19 Nisan 2010 Pazartesi

Allah...

küçüktük
bir sürü şey anlattılar O'nun hakkında.
sanki herkes O'nu tanıormuş gibi anlattılar
kime sorsan bir fikri vardı
iyi- kötü, yumuşak-sert ama herkesin bir fikri vardı.
bizler normal olarak bize en yakın olanlara güvendik
yani annemizle babamıza
onların dediğini kabul ettik
çoğumuzun ana babası öyle şeyler söyledi ki hayatımızın kalanını O'nun ve verebileceği cezaların
korkusu ile yaşar olduk
işin içine korku girince ilk vazgeçtiğimiz şey sorgulamak oldu.
üstelik bu öyle bir korku ki eşi benzeri yok
düşünsenize küçücüğüz ve bize öyle bir güç anlatılıyor ki
yanlış yaparsak bizi cezalandırır hem de öyle bir ceza ki
tek ayak üstü falan da değil, cehenneme yollar bizi..
cehennem ne lan? diye sorduk kendimize
ama bulamadık ki cevabını çünkü bilmiyoruz
ana babamız cehenneme gidersin demiş bir kere, üstelik söylerken de suratları öyle bir ifade almış ki
sanırsınız bizimkiler uzun yıllar cehennemde yaşamış sonra anne babamız olmuşlar.
kendimize ne dedik? cehennem oğlummmm boru değil bu cehennem
söylerken bir kelimenin içeriği korkutucu, sen bir de cehennemin içini düşün
korku girdi içimize bir kere ve hep korkar olduk O'ndan.

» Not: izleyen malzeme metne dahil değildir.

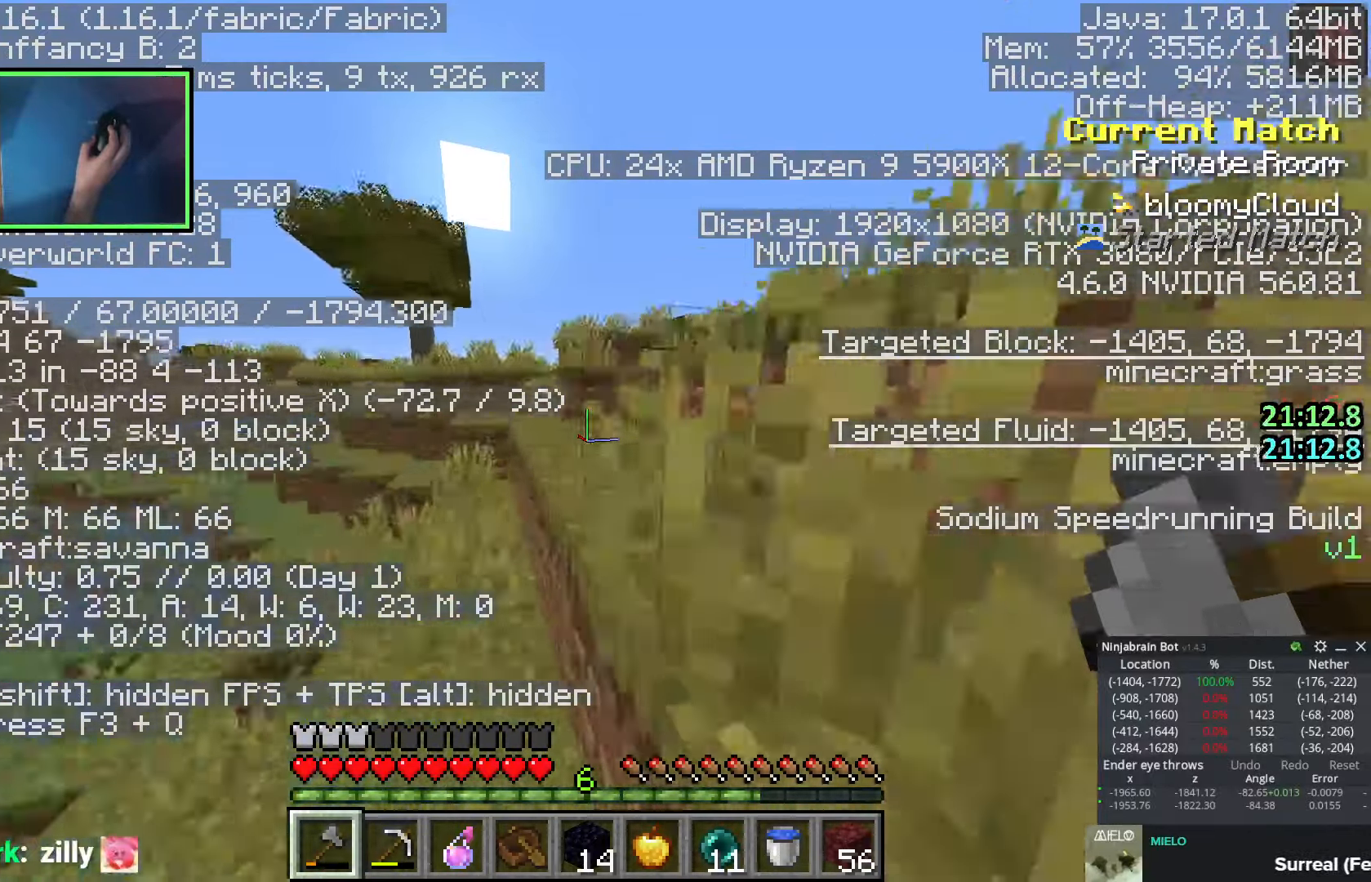
{"keys": ["d", "shift", "w"], "events": [[116, "shift", "down"], [283, "space", "down"], [433, "space", "up"]]}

bu da yetmezmiş gibi ana babalarımız sağolsun çıtayı yükselttiler
yalan söylersen çarpılırsın
çarpılmak? o ne yaa? o yaşta çarpılan tek adam görmüşüz o da televizyonda notre damme'ın kamburu
anaaa buna mı benzicem yalan söylersem hasiktirrrrrr... (korku seviyesi artıyor)

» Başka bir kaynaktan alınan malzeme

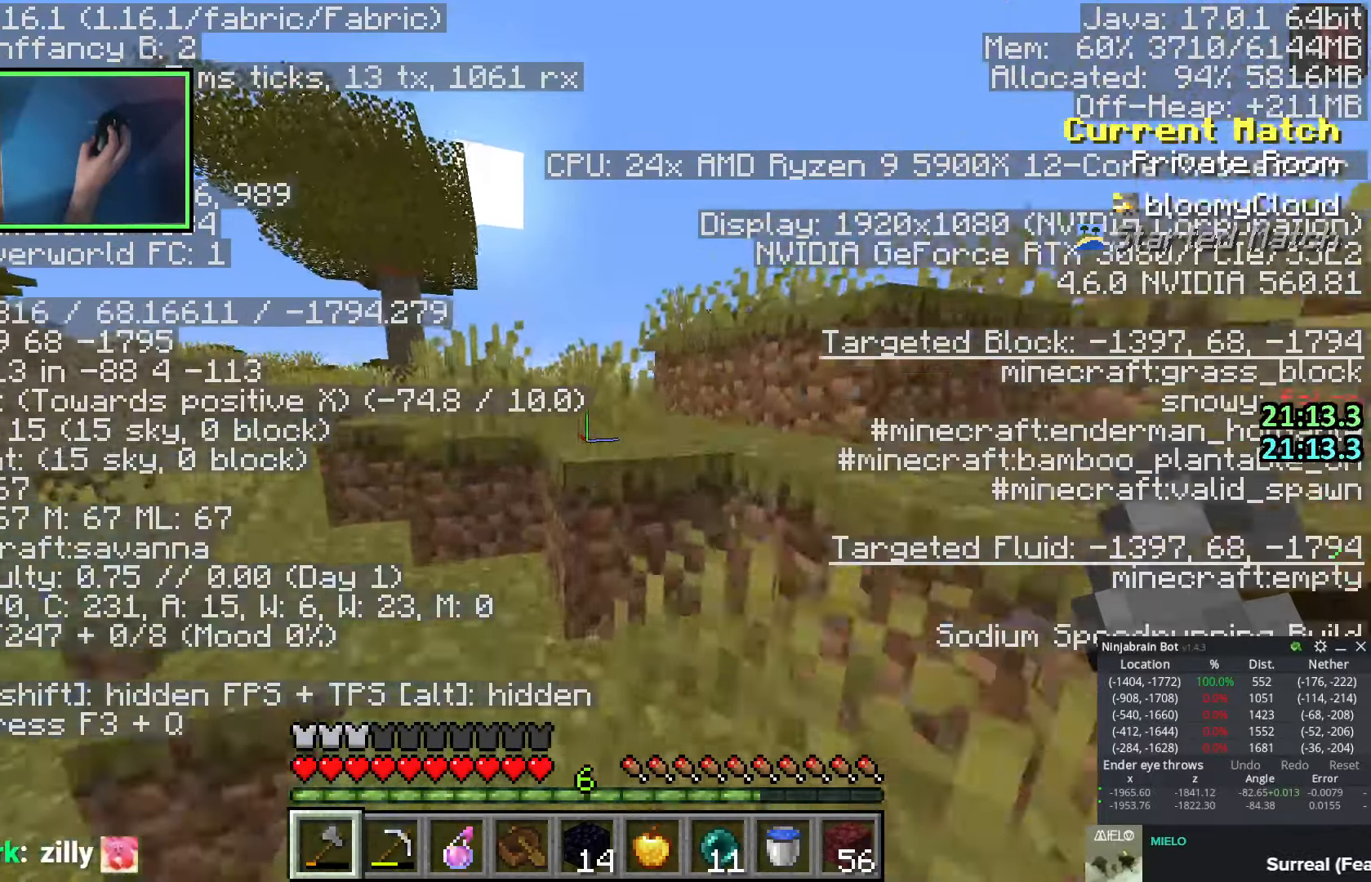
{"keys": ["shift", "w"], "events": [[300, "d", "up"], [300, "space", "down"], [400, "space", "up"]]}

anne babana ters cevap verirsen cehennemin dibine gidersin
hem cehennem var hem de dibi.
dibi dediklerine göre demek ki normal cehennemden de beter orası (yükseliyor korku)
O herşeyi görüyor, ne yaparsan biliyor, ne düşünürsen farkında
!!! olayın koptuğu yer işte burası...
herşeyi görüyor biliyor ve farkındaysa benim özelim diye birşey yok demektir
demek öyle bir güç ki bu anam anammmmm (korku en üst seviyeye tırmanmış artık)

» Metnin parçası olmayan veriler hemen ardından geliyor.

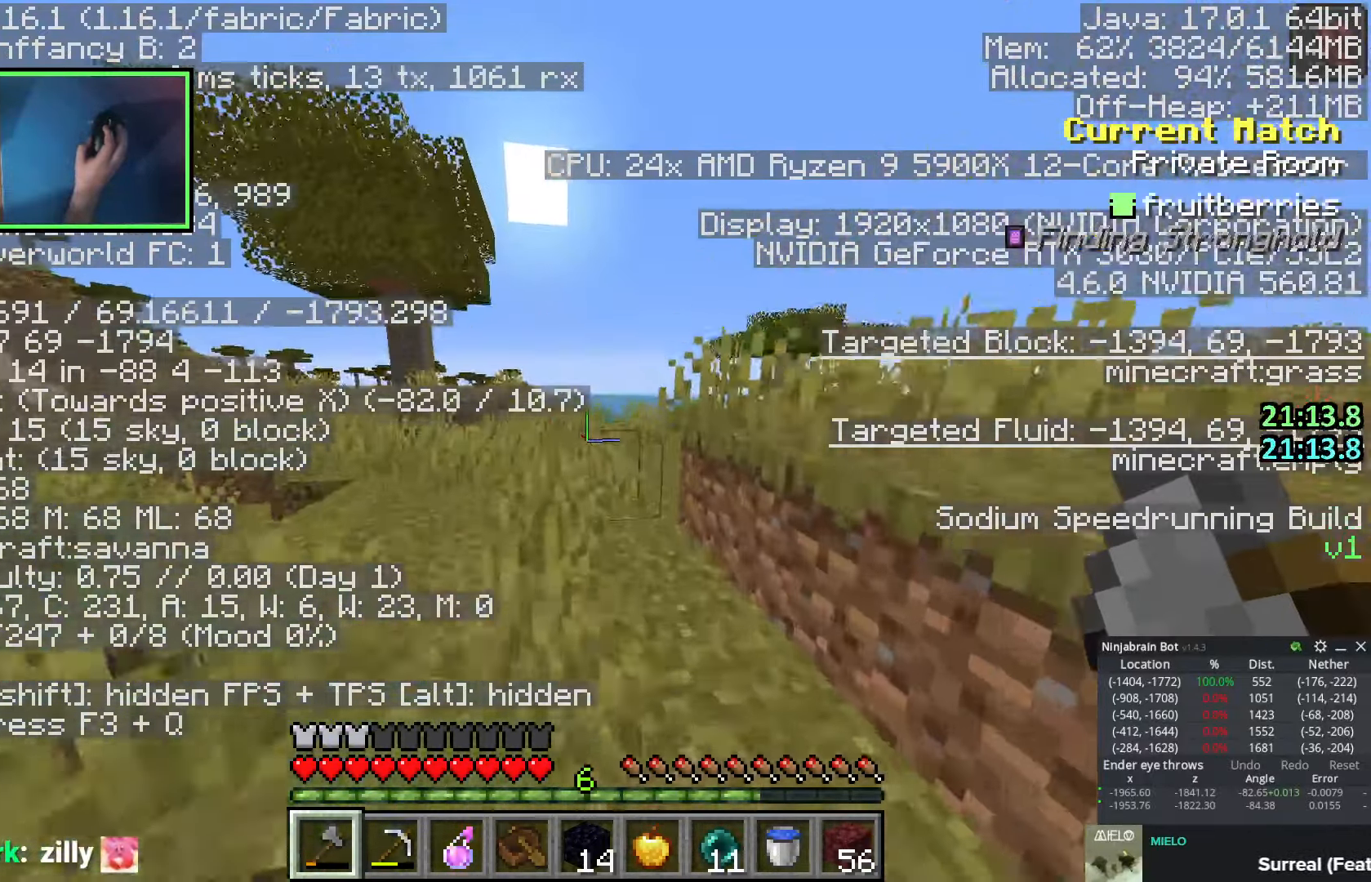
{"keys": ["shift"], "events": [[433, "w", "up"]]}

bundan sonra hayat boyu o korku içimizde artık.
düşünürken kilit koyarız, bir şey yaparken cehennem, içinde yanan ateş, dibi, dibinin körünü düşünürüz...
halbuki olayı bir de şöyle düşünsek
bizler O'nun içinde biryerlerde küçücük bir nokta gibiyiz. yani O bizim dışımızda falan değil.
kendimizi O, tek bir hücremizi de bir insan gibi düşünelim. nasıl ki o hücreler bizi biz yapıyorlar
ama biz onların çalışma sistemine karışmıyoruz
işte aynısından.
dünyanın ilk kurduğu günden kapatacağı güne kadar olan ve olacak her olayı,
doğan, doğacak, ölen ve ölecek herkesi hesaplayan,
kısacası herşeyi bilen O'nun bizim bu saçmalıklarımızla uğraşacağına gerçekten inanıyorsanız
bence çok fazla bilim-kurgu filmi izliyorsunuz demektir.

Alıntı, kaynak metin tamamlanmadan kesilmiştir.